Background
The London Interbank Offered Rate (Libor) is the expected
interest rate for leading banks in London to borrow money from other banks. Libor
rates are calculated for five currencies and seven borrowing periods ranging
from overnight to one year. It is considered to be the most important number in
the financial world because at least $350 trillion in derivatives and other
financial products are tied to it. (Article)
The Libor was invented by Minoz Zombanakis, who tried to let
banks lend $80 million to the cash-strapped Iran in 1969. Banks hesitated to
lend money at a fixed rate for long periods, because of the rising inflation in
UK. Zombanakis offered a solution in which the interest rate would be
recalculated every few months. He marketed the deal to a variety of local and
foreign banks that could each take a slice, and the banks in the syndicate
would report their funding costs just before a loan-rollover date. The weighted
average plus a spread for profit became the price of the loan for the next
period, and the rate was called London interbank offered rate (Article).
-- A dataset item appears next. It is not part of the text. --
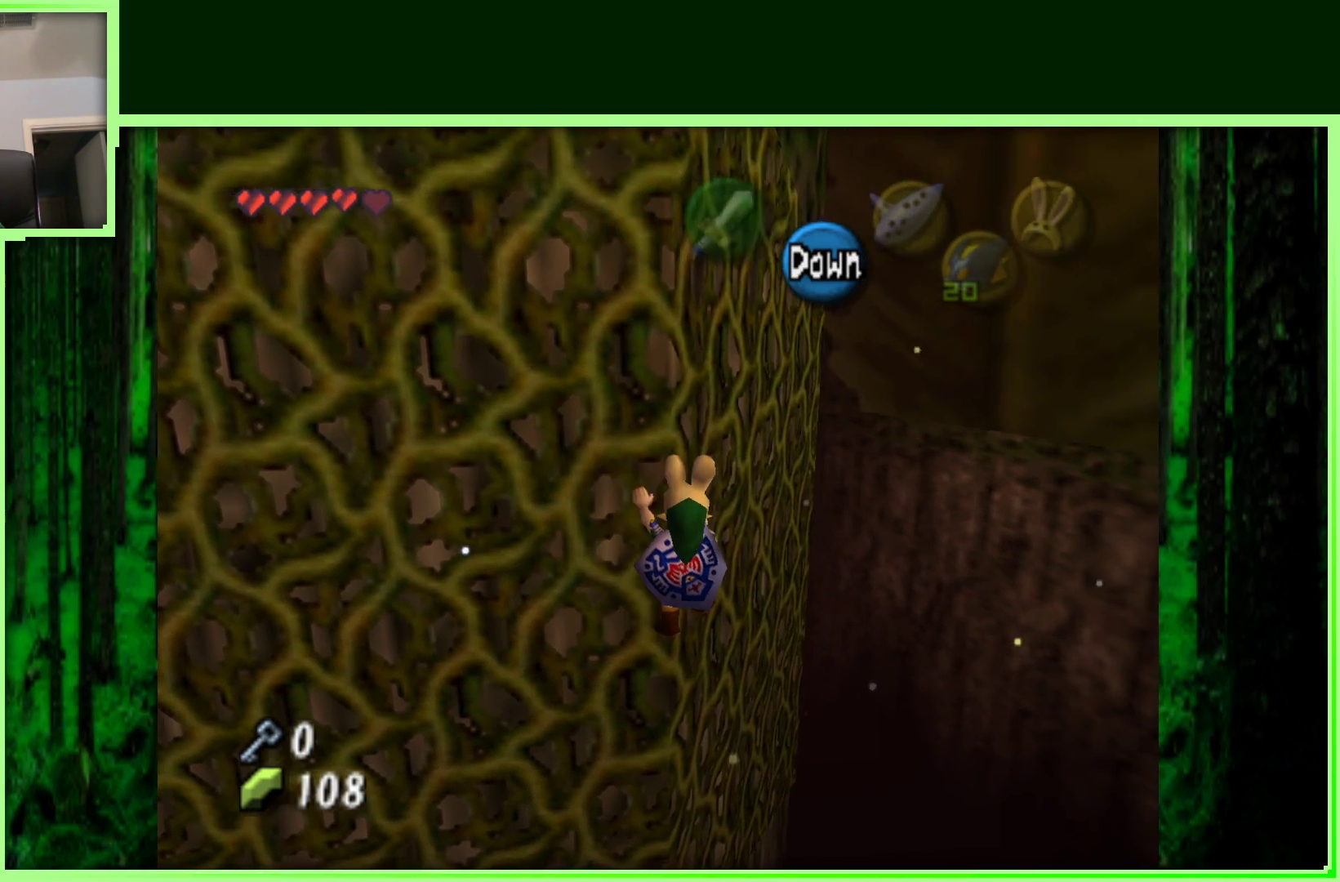
{"buttons": [], "left_stick": "right", "events": []}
In 1984, the British Bankers’ Association (BBA) established
the BBA standard for interest rate swaps including the fixing of BBA
interest-settlement rate, which was later officially called BBA Libor in 1986.
Importance
As the growth of global financial market, Libor had changed
from being a tool to price individual loans and bonds to being a benchmark for
derivatives deals worth trillions of dollars. The interest rate swap was
invented based on Libor during a period of high volatility in interest rates
during the 1970s. It allows companies to mitigate the interest rate risk, and
traders to speculate on interest rate moves in a cheaper way.
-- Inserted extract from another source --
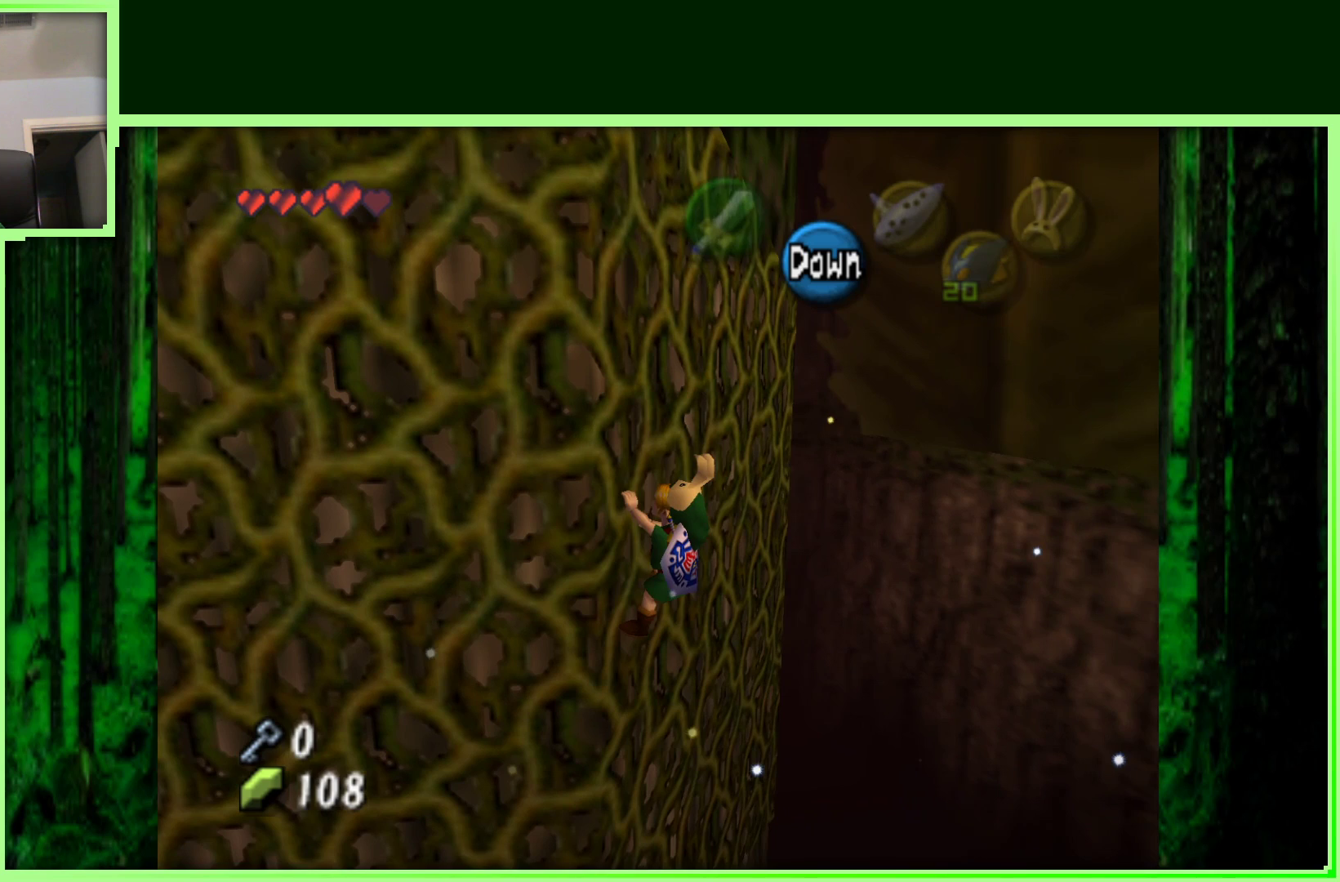
{"buttons": [], "left_stick": "right", "events": []}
Libor is currently used as the benchmark for mortgages,
student loans, interest rate derivatives (Eurodollar, interest rate swaps,
future contracts), and corporate funding. It also offers a fair idea to central
bank and other institutions about the expectations on interest rates in the
market.
Manipulation
Libor was set by a self-selected, self-policing committee of
the world’s largest banks. Every morning, banks submitted their estimates, an
average was taken, and a number was published in the noon. It was considered
hard to be manipulated because the highest and lowest several responses were
thrown out when calculating the average rate. However, it was not that hard in
reality. Individuals responsible for making their bank’s daily submission often
asked brokers to know the borrowing cost. In the case of Tom Hayes, he used his
network of brokers to provide his desired rates to bankers, and then influenced
the Libor rate. (Article).
After 2007-08 financial crisis, many banks were fined by regulators because of
their Libor manipulations, including Deutsche Bank, UBS, RBS, etc. (Article)
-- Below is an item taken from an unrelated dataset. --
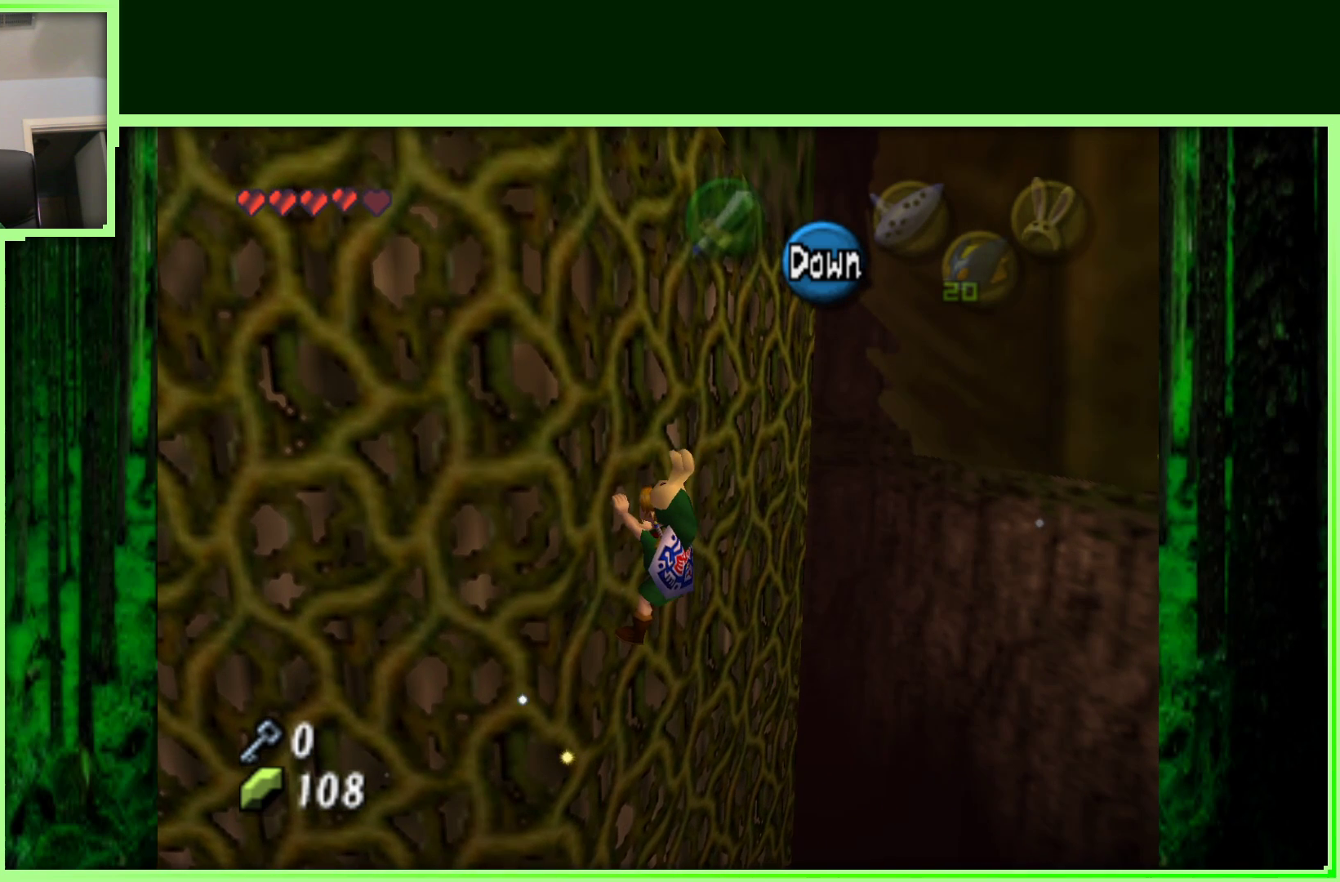
{"buttons": [], "left_stick": "right", "events": []}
On Feb. 1st, 2014, The BBA transferred
responsibility for Libor to ICE Benchmark Association which brought more
transparency, as well as a robust oversight and governance framework. Most
banks now use OIS rate as funding cost of collateralized derivatives, while the
Libor rate is still used as the average borrowing cost for non-collateralized
derivatives.
Predictive Models
There are two categories of interest rate models: short rate
models and forward rate models. The short rate models (e.g., Hull-White,
Black-Derman-Toy) describe the evolution of the instantaneous interest rate as
stochastic processes, and the forward rate models (e.g., Libor Market Model)
capture the dynamics of the whole forward rate curve.